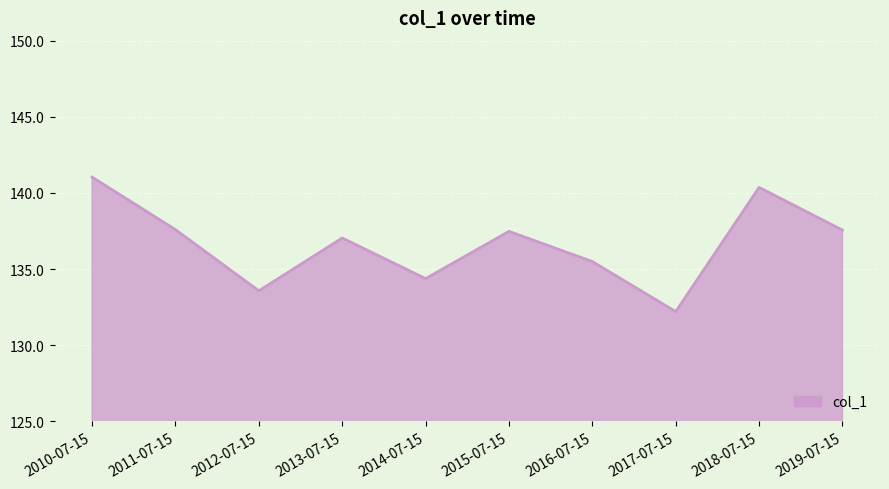

What is the change in value from 2012-07-15 to 2016-07-15?

+1.9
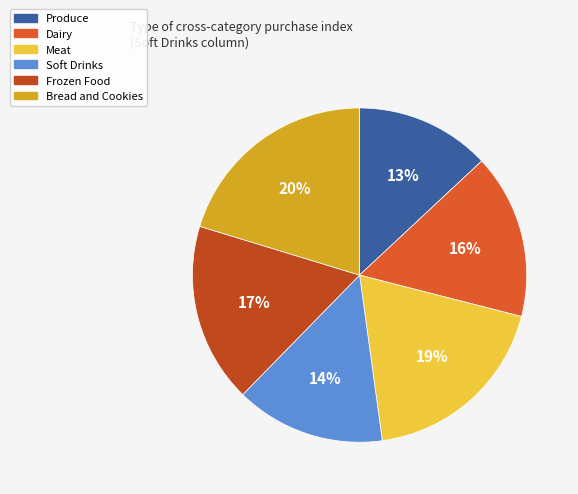

Does Produce represent more than half of the total?

No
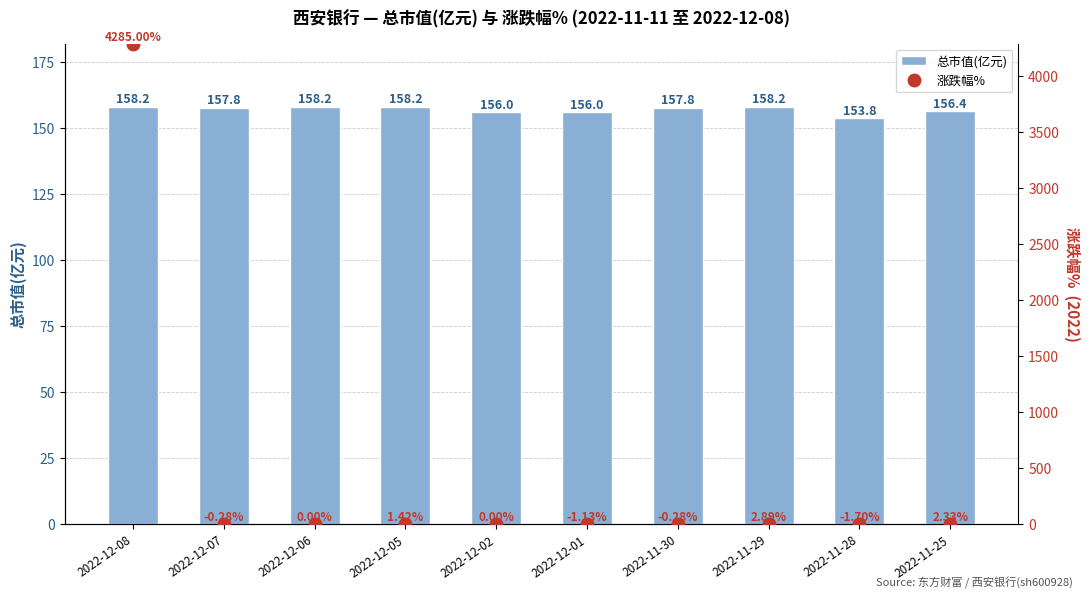

The value of 总市值(亿元) at 2022-12-05 is 158.2. True or false?

True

**Task goal**
Put every line of the listing above into a Markdown table with the columns Row and Entry, numbering the rows in order and skipping blank lines. Omit the pictures.

**Your response**
| Row | Entry |
|---|---|
| 1 | What is the change in value from 2012-07-15 to 2016-07-15? |
| 2 | +1.9 |
| 3 | Does Produce represent more than half of the total? |
| 4 | No |
| 5 | The value of 总市值(亿元) at 2022-12-05 is 158.2. True or false? |
| 6 | True |